Securing our National Archives for Future Generations

What is ARCHANGEL

ARCHANGEL is a 24 month socio-technical feasibility study co-creating and evaluating a novel prototype DLT service with end-users to determine how archival practices, sustainable models and public attitudes could evolve in the presence of a trusted decentralised technology to prove content integrity and ensure open access to digital public archives.

Project Partners

To undertake this adventurous and ambitious project we have formed a strategic multi-disciplinary partnership uniting a world-leading group in multi-modal signal processing (CVSSP), the Centre for the Digital Economy (CODE) within Surrey Business School, and a consortium of AMI stakeholders including The National Archives and the Open Data Institute (ODI).

Why this matters

The aim of ARCHANGEL is to ensure the long-term sustainability of digital archives though the design, development and trialling of transformational new distributed ledger technology (DLT) to promote accessibility and ensure integrity of content, whilst maximising its impact through novel business models for commodification and open access.

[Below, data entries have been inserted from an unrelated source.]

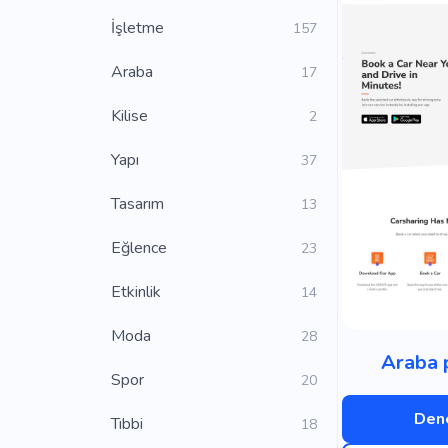
İşletme
157
Araba
17
Kilise
2
Yapı
37
Tasarım
13
Eğlence
23
Etkinlik
14
Moda
28
Araba 
Spor
20
Dene
Tıbbi
18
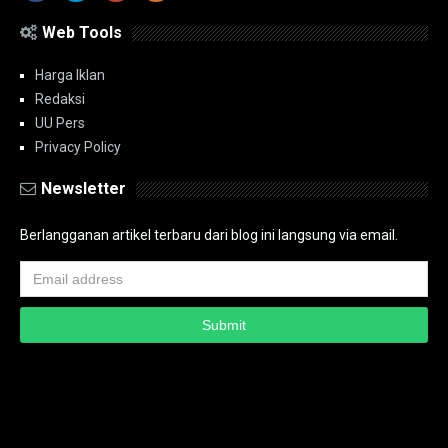
Web Tools
Harga Iklan
Redaksi
UU Pers
Privacy Policy
Newsletter
Berlangganan artikel terbaru dari blog ini langsung via email.
Copyright ©
2026
PT.Bidik Nasional Media Group
PT.Bidik Nasional
Media Group
Seputar
| Distributed By
www.bidiknasional.co.id
Powered by
Media
Siber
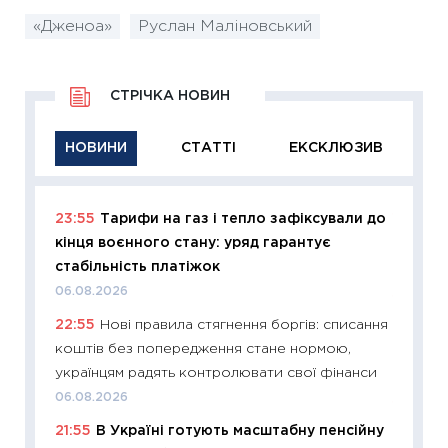
«Дженоа»
Руслан Маліновський
СТРІЧКА НОВИН
НОВИНИ
СТАТТІ
ЕКСКЛЮЗИВ
23:55
Тарифи на газ і тепло зафіксували до
11:29
Як
кінця воєнного стану: уряд гарантує
інвест
стабільність платіжок
21.07.20
06.08.2026
11:26
Як
22:55
Нові правила стягнення боргів: списання
ризики
коштів без попередження стане нормою,
облігац
українцям радять контролювати свої фінанси
08.07.2
06.08.2026
11:20
Ці
21:55
В Україні готують масштабну пенсійну
майбут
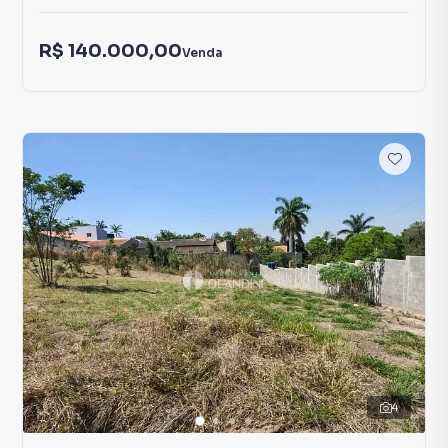
R$ 140.000,00
Venda
4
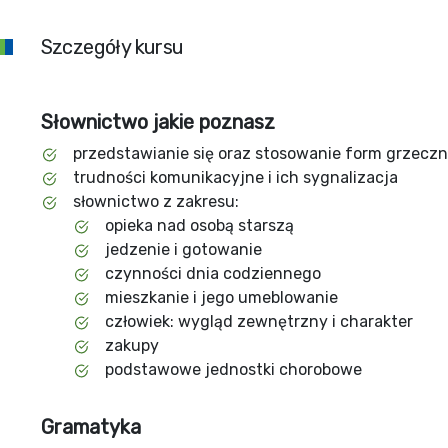
Szczegóły kursu
Słownictwo jakie poznasz
przedstawianie się oraz stosowanie form grzecz
trudności komunikacyjne i ich sygnalizacja
słownictwo z zakresu:
opieka nad osobą starszą
jedzenie i gotowanie
czynności dnia codziennego
mieszkanie i jego umeblowanie
człowiek: wygląd zewnętrzny i charakter
zakupy
podstawowe jednostki chorobowe
Gramatyka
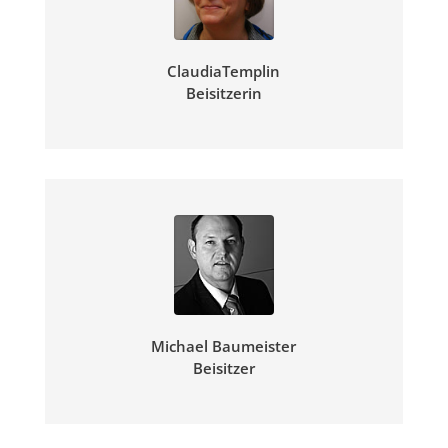
Claudia
Templin
Beisitzerin
Michael
Baumeister
Beisitzer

Archives and Memory Institutions (AMIs) are the lens through which future generations will perceive today; they form the authoritative economic, social and cultural memory of a nation.

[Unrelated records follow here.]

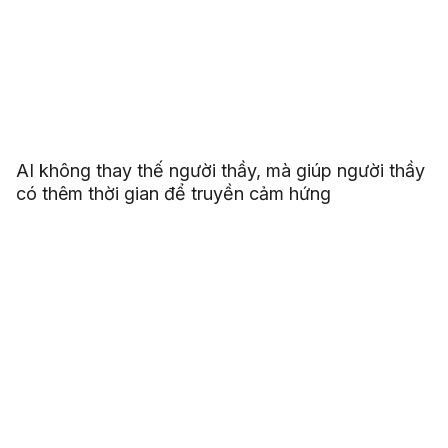
AI không thay thế người thầy, mà giúp người thầy
có thêm thời gian để truyền cảm hứng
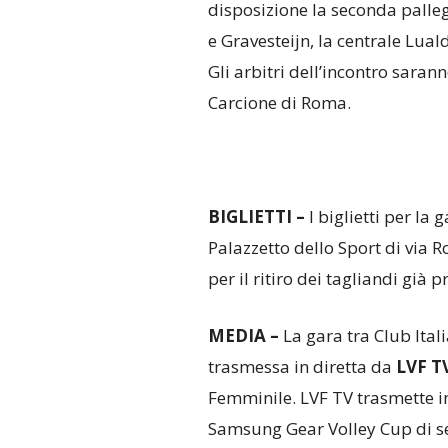
disposizione la seconda palleg
e Gravesteijn, la centrale Luald
Gli arbitri dell’incontro saran
Carcione di Roma.
BIGLIETTI –
I biglietti per la 
Palazzetto dello Sport di via 
per il ritiro dei tagliandi già p
MEDIA –
La gara tra Club Ital
trasmessa in diretta da
LVF T
Femminile. LVF TV trasmette in 
Samsung Gear Volley Cup di ser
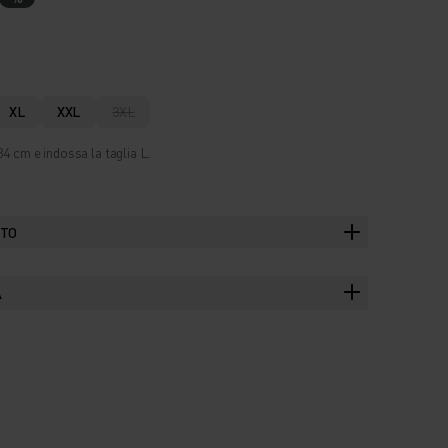
XL
XXL
3XL
4 cm e indossa la taglia L.
TTO
A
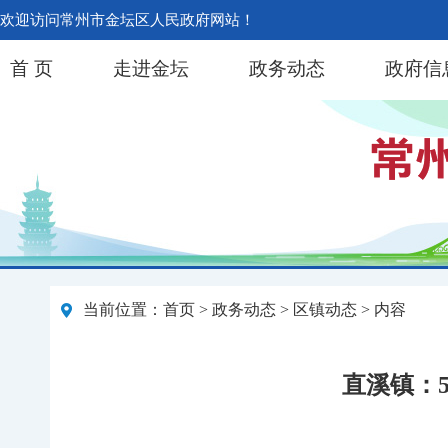
欢迎访问常州市金坛区人民政府网站！
首 页
走进金坛
政务动态
政府信
当前位置：
首页
>
政务动态
>
区镇动态
> 内容
直溪镇：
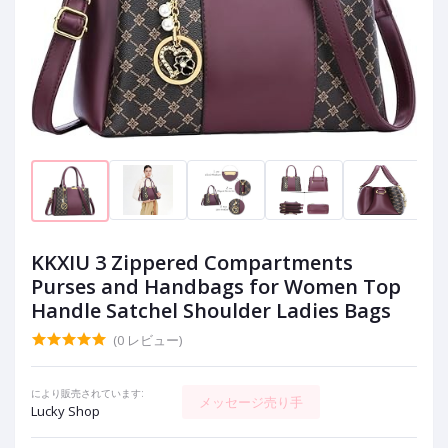
KKXIU 3 Zippered Compartments
Purses and Handbags for Women Top
Handle Satchel Shoulder Ladies Bags
(0 レビュー)
により販売されています:
メッセージ売り手
Lucky Shop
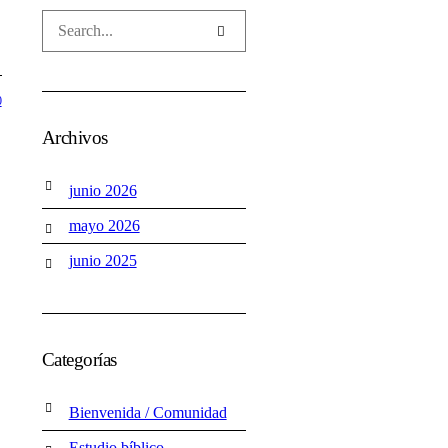
0
Archivos
junio 2026
mayo 2026
junio 2025
Categorías
Bienvenida / Comunidad
Estudio bíblico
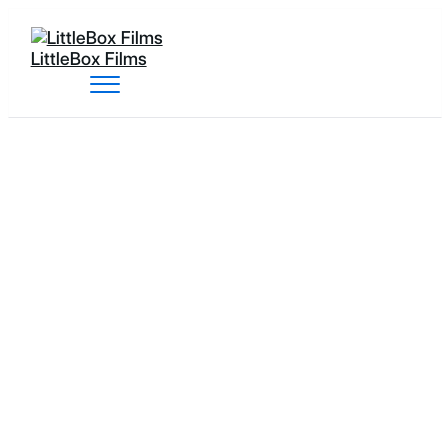
LittleBox Films
LittleBox Films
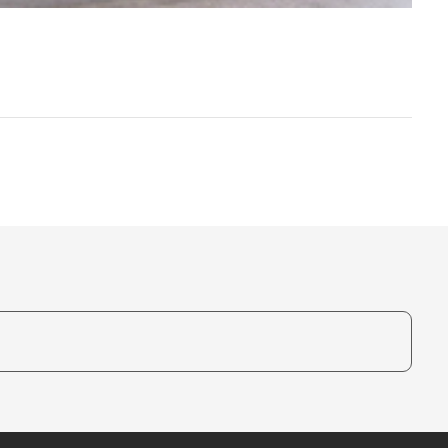
te, um auszuwählen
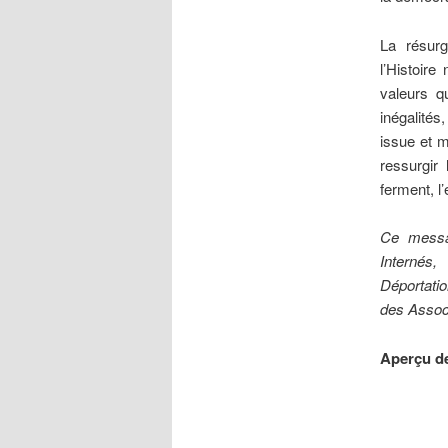
La résurg
l’Histoire
valeurs q
inégalités
issue et m
ressurgir 
ferment, l
Ce messag
Internés,
Déportati
des Assoc
Aperçu de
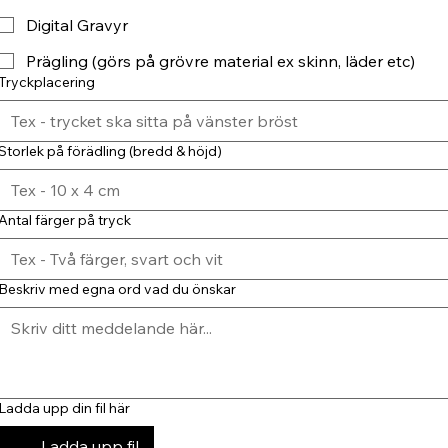
Digital Gravyr
Prägling (görs på grövre material ex skinn, läder etc)
Tryckplacering
Storlek på förädling (bredd & höjd)
Antal färger på tryck
Beskriv med egna ord vad du önskar
Ladda upp din fil här
Ladda upp fil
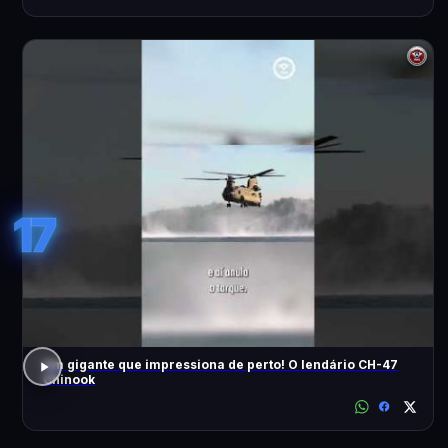
17
Um gigante que impressiona de perto! O lendário CH-47
Chinook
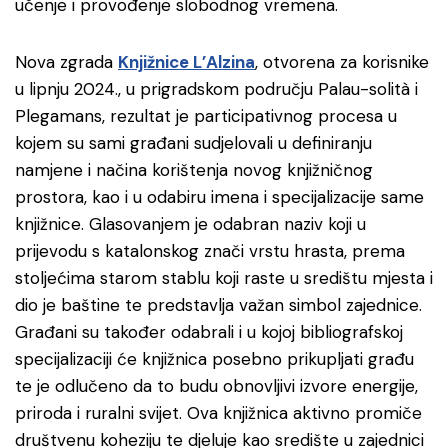
učenje i provođenje slobodnog vremena.
Nova zgrada
Knjižnice L’Alzina
, otvorena za korisnike
u lipnju 2024., u prigradskom području Palau-solità i
Plegamans, rezultat je participativnog procesa u
kojem su sami građani sudjelovali u definiranju
namjene i načina korištenja novog knjižničnog
prostora, kao i u odabiru imena i specijalizacije same
knjižnice. Glasovanjem je odabran naziv koji u
prijevodu s katalonskog znači vrstu hrasta, prema
stoljećima starom stablu koji raste u središtu mjesta i
dio je baštine te predstavlja važan simbol zajednice.
Građani su također odabrali i u kojoj bibliografskoj
specijalizaciji će knjižnica posebno prikupljati građu
te je odlučeno da to budu obnovljivi izvore energije,
priroda i ruralni svijet. Ova knjižnica aktivno promiče
društvenu koheziju te djeluje kao središte u zajednici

For example, The National Archives (>15 petabytes) is one of the world’s largest and oldest AMIs responsible for preserving the digital record of the UK Government e.g. key decisions made by Ministers and advice received. Some of this information is made open, some kept closed for decades. AMIs are founded upon the principle of public trust, of being neutral and completely trustworthy; the immutability and integrity of AMIs are essential to maintaining their objectivity.

Yet world history is littered with examples where this objectivity has been compromised e.g. through expunging of physical records during times of political unrest. Today’s digital age presents new socio-technical challenges to AMIs around safeguarding of data. Digital public records are intangible and so easy to remove or modify without that modification necessarily being detectable. Indeed in some cases records have to be modified to ensure their continued accessibility as formats change and the curation of data is also accompanied by the need to maintain associated code to render that data for presentation, often across decades.

How should decisions over migration or prioritisation of maintenance be taken, or audited? What are the implications of migrations resulting in minor losses of fidelity one hundred years from now? How can the public be sure that digital content when released is fundamentally unaltered from the original? Existing archival practice is ill-equipped to respond to such issues, and is in urgent need of disruption to keep pace with our transformation into an increasingly digital society, so ensuring the integrity and impartiality of knowledge for future generations.

Our approach

From a technological standpoint, ARCHANGEL will leverage cutting-edge machine learning to collect robust digital signatures derived from digitised physical, and born-digital content, within a permissioned DLT.

Both signatures and programmatic code to render content and verify its provenance and integrity will be encoded within the DLT. Novel business models for sustaining the DLT e.g. via contributed effort (proof of work) will be explored at the points of creation and consumption using a cross-AMI model in which a single DLT is contributed to by multiple AMIs, across disciplines and nations, mitigating risk of archive distortion by its operating AMI.

Impact is not limited to traditional AMIs, but any digital public archive: University research data repositories (linked to DOI); better management of corporate memory in multi-nationals (e.g. financial/regulatory compliance, managing records of prior art in tech companies).